TUJUAN TUGAS => Tuliskan lanjutan kutipan di bawah tentang telaah al-Daruqutni atas hadis dalam Sahih al-Bukhari dan Muslim, dimulai setelah kalimat terakhirnya.

أخرج البخاري ومسلم حديث عبد الأعلى عن معمر عن سعيد ابن المسيب عن أبي هريرة قال: قال رسول (صلى الله عليه وسلم) : "يتقارب الزمان ويلقى الشح ويكثر الفتي ويكثر الهرج".

قلت: وقد تابع حماد بن زيد عبد الأعلى وقد خالفهما عبد الرزاق فلم يذكر أبا هريرة وأرسله، ويقال إن معمراً حدث به بالبصرة (من حفظه بأحاديث وهم في بعضها وقد خالفه فيه شعيب ويونس والليث بن سعد وابن أخي الزهري رووه عن الزهري عن حميد عن أبي هريرة) . وقد أخرجا جميعاً حديث حميد أيضاً.[3]

Matan hadis diatas juga terdapat dalam Sahih al-Bukhari dan Muslim, sebagaimana berikut:

Redaksi dalam Kitab Sahih al-Bukhari:

حَدَّثَنَا أَبُو اليَمَانِ، قَالَ: أَخْبَرَنَا شُعَيْبٌ، قَالَ: أَخْبَرَنَا أَبُو الزِّنَادِ، عَنْ عَبْدِ الرَّحْمَنِ الأَعْرَجِ، عَنْ أَبِي هُرَيْرَةَ، قَالَ: قَالَ النَّبِيُّ صَلَّى اللهُ عَلَيْهِ وَسَلَّمَ: «لاَ تَقُومُ السَّاعَةُ حَتَّى يُقْبَضَ العِلْمُ، وَتَكْثُرَ الزَّلاَزِلُ، وَيَتَقَارَبَ الزَّمَانُ، وَتَظْهَرَ الفِتَنُ، وَيَكْثُرَ الهَرْجُ

 

 

Sedangkan redaksi dalam kitab Sahih Muslim:

حَدَّثَنِي حَرْمَلَةُ بْنُ يَحْيَى، أَخْبَرَنَا ابْنُ وَهْبٍ، أَخْبَرَنِي يُونُسُ، عَنِ ابْنِ شِهَابٍ، حَدَّثَنِي حُمَيْدُ بْنُ عَبْدِ الرَّحْمَنِ بْنِ عَوْفٍ، أَنَّ أَبَا هُرَيْرَةَ، قَالَ: قَالَ رَسُولُ اللهِ صَلَّى اللهُ عَلَيْهِ وَسَلَّمَ: «يَتَقَارَبُ الزَّمَانُ، وَيُقْبَضُ الْعِلْمُ، وَتَظْهَرُ الْفِتَنُ، وَيُلْقَى الشُّحُّ، وَيَكْثُرُ الْهَرْجُ»

Adapun matan hadis diatas juga diriwayatkan oleh al-Bukhari dan Muslim, namun perbedaan disini al-Daruqutni meneliti kembali bahwa menurutnya hadis ini mutabaah nya dari Hammad bin Zaid tetapi riwayat tersebut berbeda dengan riwayat Abd al-Razaq. Dan menurut al-Daruqutni sesungguhnya Ma’mar menyampaikan hadis tersebut di Bashrah. Dengan demikian tujuan al-Daruqutni dalam menulis Ilzamat adalah hanya meneliti para perawi hadis yang diriwayatkan oleh al-Bukhari dan Muslim atau salah satunya dan bahkan di mutabaah kan terhadap perawi-perawi yang telah diambil dari perawi dari sanad al-Daruqutni.

DATA YANG DIBERIKAN =>
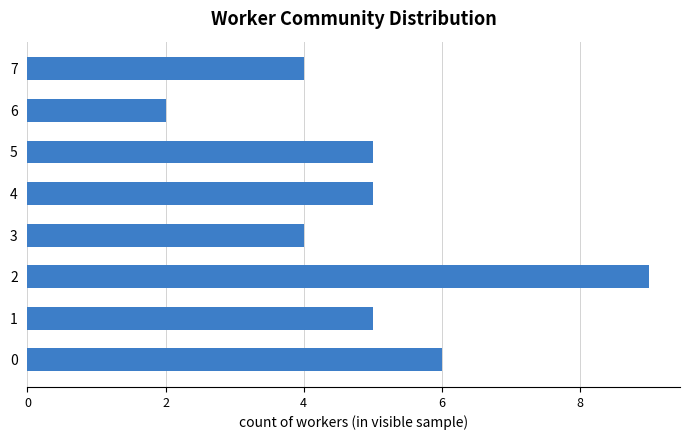

How many bars are there in total?

8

JAWABAN DI BAWAH =>
d.      Kitab Al-Mukhtarah[4] yang disebut juga “al- Ahadith al-Mukhtarah” yaitu hadis-hadis yang tidak dikeluarkan oleh Bukhari dan Muslim dalam kitab Sahihnya. Kitab ini ditulis oleh al-Hafid Abi Abdillah Muhammad Abd al-Wahid bin Ahmad bin Abddurrahman al-Sa’diy al-Dimashqi. Dikenal dengan al-Diya’ al-Maqdisi (wafat 643 H). Penulis kitab ini mensyaratkan untuk tidak meriwayatkan hadis-hadis kecuali hadis-hadis yang diterima  dan layak untuk dijadikan hujjah sebagai hukum shari’ah.

Setelah melakukan penelusuran, dari keempat kitab hadis yang bertipe al-Mustadrak diatas, penulis hanya menemukan dua kitab, yaitu al-Mustadrak ‘ala Sahihayn karya al-Hakim al-Naysaburi dan Kitab al-Ilzamat karya Imam Abi al-Husein Ali bin Umar al-Daruqutni.

 

C.    Mustadrak ‘ala Sahihayn al-Hakim al-Naysaburi

1.      Biografi al-Hakim al-Naysaburi (321 – 405 H)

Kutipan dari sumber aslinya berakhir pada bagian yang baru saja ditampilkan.